ESTADOS UNIDOS

"O mundo tem que começar a se preocupar com volta de Trump", diz a indicada ao Oscar Lily Gladstone

Atriz de 'Assassinos da lua das flores', de Martin Scorsese, sente o peso de ser 'embaixadora de uma grande comunidade', a dos nativos americanos

Vitória: Lily Gladstone na noite em que levou o Globo de Ouro de melhor atriz em drama por "Assasinos da lua da flores" - Michael Tran/AFP

"Meu pai me deu coragem para sair pela vida e um profundo respeito pelas minhas raízes [oriundas da nação Blackfoot e da tribo Nez Percé]. Ele me deu o nome de sua avó, Lily, e insistiu para que eu não perdesse a conexão com a família ou com a comunidade. Quando sofri bullying na escola, ele sempre me lembrava que eu era melhor e me dizia: 'Eles vão querer ser seus amigos quando você ganhar o Oscar'", conta Lily Gladstone, a primeira mulher indígena a concorrer ao prêmio de melhor atriz no Oscar.

A protagonista de "Assassinos da lua das flores", de Martin Scorsese, esteve em Madri em uma viagem de promoção patrocinada pela Academia de Hollywood. No longa, ela interpreta Mollie Burkhart, membro do povo osage, de Oklahoma, Sul dos EUA, cujos parentes são sistematicamente assassinados em uma tentativa de confiscar suas terras ricas em petróleo. Ao falar sobre a luta dos osage por direitos e dignidade, a atriz comenta a possibilidade de que em novembro deste ano Donald Trump seja novamente presidente dos Estados Unidos.

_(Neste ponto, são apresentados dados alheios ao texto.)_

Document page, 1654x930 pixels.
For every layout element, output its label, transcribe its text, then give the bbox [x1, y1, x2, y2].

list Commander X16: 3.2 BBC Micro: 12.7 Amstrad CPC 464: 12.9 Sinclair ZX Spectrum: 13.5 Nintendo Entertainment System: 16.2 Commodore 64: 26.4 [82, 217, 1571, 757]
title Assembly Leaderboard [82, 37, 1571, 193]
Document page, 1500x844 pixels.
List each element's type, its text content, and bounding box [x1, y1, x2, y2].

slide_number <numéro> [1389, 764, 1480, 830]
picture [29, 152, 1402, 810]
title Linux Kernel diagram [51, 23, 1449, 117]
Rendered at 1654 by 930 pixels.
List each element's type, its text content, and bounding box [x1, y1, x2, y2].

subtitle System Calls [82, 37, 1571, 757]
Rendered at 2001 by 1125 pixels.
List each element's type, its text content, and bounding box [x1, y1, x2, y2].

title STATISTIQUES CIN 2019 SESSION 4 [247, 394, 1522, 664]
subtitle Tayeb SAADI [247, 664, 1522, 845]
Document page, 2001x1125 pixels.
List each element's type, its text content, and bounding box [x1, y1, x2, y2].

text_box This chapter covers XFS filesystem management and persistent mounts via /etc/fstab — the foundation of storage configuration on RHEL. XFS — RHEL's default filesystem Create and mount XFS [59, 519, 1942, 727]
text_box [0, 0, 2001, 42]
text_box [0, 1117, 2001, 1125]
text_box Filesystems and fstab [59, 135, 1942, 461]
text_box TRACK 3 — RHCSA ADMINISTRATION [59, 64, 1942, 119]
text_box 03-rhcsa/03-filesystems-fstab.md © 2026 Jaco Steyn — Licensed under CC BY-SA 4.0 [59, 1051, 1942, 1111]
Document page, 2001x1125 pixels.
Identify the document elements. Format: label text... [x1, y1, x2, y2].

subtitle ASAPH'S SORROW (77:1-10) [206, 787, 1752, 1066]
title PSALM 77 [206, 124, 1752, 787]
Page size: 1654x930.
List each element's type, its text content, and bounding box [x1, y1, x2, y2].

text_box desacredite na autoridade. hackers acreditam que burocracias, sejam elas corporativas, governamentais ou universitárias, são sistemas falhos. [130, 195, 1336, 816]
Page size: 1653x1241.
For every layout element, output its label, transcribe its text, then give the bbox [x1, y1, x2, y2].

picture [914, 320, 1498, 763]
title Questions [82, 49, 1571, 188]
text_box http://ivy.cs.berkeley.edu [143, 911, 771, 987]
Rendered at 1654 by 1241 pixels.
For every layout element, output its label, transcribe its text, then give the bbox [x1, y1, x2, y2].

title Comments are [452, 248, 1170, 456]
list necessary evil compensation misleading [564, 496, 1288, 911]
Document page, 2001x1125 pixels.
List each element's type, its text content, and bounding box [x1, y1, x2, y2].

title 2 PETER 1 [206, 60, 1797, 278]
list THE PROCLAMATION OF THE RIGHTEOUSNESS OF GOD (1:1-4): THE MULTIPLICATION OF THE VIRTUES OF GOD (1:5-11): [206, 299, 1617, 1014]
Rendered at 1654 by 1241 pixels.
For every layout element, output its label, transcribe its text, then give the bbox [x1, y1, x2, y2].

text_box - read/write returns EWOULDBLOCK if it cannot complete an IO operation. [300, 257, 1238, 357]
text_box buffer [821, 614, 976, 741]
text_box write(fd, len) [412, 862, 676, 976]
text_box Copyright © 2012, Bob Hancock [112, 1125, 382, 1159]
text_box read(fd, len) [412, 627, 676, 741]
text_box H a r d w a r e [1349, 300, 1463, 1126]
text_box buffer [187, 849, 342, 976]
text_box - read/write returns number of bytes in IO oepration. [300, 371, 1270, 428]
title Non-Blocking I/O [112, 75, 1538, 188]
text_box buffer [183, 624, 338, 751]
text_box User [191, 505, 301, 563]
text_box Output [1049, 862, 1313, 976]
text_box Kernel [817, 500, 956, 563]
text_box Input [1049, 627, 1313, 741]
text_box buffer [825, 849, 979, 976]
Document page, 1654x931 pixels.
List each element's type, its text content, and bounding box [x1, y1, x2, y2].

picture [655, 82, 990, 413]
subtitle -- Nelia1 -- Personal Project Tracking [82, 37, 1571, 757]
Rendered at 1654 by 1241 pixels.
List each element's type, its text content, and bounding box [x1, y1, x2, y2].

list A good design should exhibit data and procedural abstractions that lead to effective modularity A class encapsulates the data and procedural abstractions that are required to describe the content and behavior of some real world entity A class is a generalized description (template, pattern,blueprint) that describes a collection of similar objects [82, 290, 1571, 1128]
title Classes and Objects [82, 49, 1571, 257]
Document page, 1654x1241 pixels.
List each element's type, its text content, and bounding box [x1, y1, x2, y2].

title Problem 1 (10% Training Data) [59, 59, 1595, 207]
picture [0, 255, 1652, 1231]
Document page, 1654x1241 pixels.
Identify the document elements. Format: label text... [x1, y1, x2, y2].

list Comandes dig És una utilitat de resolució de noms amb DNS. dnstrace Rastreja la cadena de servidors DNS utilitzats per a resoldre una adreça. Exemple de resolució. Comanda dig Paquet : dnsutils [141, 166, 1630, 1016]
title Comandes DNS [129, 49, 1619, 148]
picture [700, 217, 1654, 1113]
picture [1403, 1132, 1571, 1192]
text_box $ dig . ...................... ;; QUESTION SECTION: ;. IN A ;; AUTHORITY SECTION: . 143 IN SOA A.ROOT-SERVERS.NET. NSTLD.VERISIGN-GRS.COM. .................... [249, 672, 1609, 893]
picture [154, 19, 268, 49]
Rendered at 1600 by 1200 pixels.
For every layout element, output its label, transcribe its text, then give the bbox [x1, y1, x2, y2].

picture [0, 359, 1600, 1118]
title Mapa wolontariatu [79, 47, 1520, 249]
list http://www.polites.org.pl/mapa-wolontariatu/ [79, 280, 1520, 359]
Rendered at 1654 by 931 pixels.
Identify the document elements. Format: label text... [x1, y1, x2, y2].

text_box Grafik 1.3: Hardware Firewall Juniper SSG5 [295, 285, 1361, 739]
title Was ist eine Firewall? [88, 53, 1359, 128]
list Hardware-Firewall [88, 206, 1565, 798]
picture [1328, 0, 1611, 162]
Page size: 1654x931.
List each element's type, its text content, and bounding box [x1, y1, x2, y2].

— Isso não assusta só a minha comunidade. O mundo precisa começar a se preocupar (com a volta de Trump). A injustiça das políticas americanas tem um impacto global. Mas os nativos americanos sobreviveram a todas as ondas de colonização. E aqui continuamos. Muitas coisas sobreviveram à sua primeira presidência. Nossas comunidades continuaram a cuidar de si mesmas, encontramos apoio uns nos outros — afirma Lily. — Estou mais preocupada com a ascensão global do autoritarismo. Nunca na história houve um momento como o atual, com um movimento coletivo tão grande em busca de censura e proibições. Eu, pelo menos, confio nas novas gerações.

'Porta-voz de uma comunidade'
O longa de Scorsese acabou transformando essa atriz (que já fez história ao se tornar a primeira indígena a conquistar o Globo de Ouro), em porta-voz mundial de toda uma comunidade.
 

— Eu senti o peso. Sou a primeira nativa americana e a terceira indígena candidata a um Oscar de interpretação. Me tornei uma espécie de embaixadora de uma comunidade de pessoas muito diversas. Isto é, temos um passado comum, mas no final temos vivências muito distintas na relação de cada tribo com o governo americano — reflete.

Após estudar interpretação, a atriz se interessou pela corrente brasileira do Teatro do Oprimido. Pouco a pouco encontrou alguns papéis, com, sobretudo, a diretora Kelly Reichardt, em "Certas Mulheres" (2016), com Laura Dern, Kristen Stewart e Michelle Williams, e "First Cow — A Primeira Vaca da América" (2019).

— Nunca previ a explosão que implicaria trabalhar com Marty (Martin Scorsese) — comenta.

Lily — que espera a campanha final para o Oscar, em que sua principal concorrente é Emma Stone, por "Pobres Criaturas", de Yorgos Lanthimos — conta todas as suas idas e vindas após o sonho de ser atriz, antes daquele e-mail: a necessidade de um emprego tangível, cuidar do pai com problema cardíaco... Depois de diversas entrevistas por videochamada, que incluíram uma leitura com Leonardo DiCaprio, sua contratação foi anunciada em 1º de dezembro de 2020, dia do aniversário da sua personagem, Mollie Burkhart — o que ela considerou ser “um sinal”.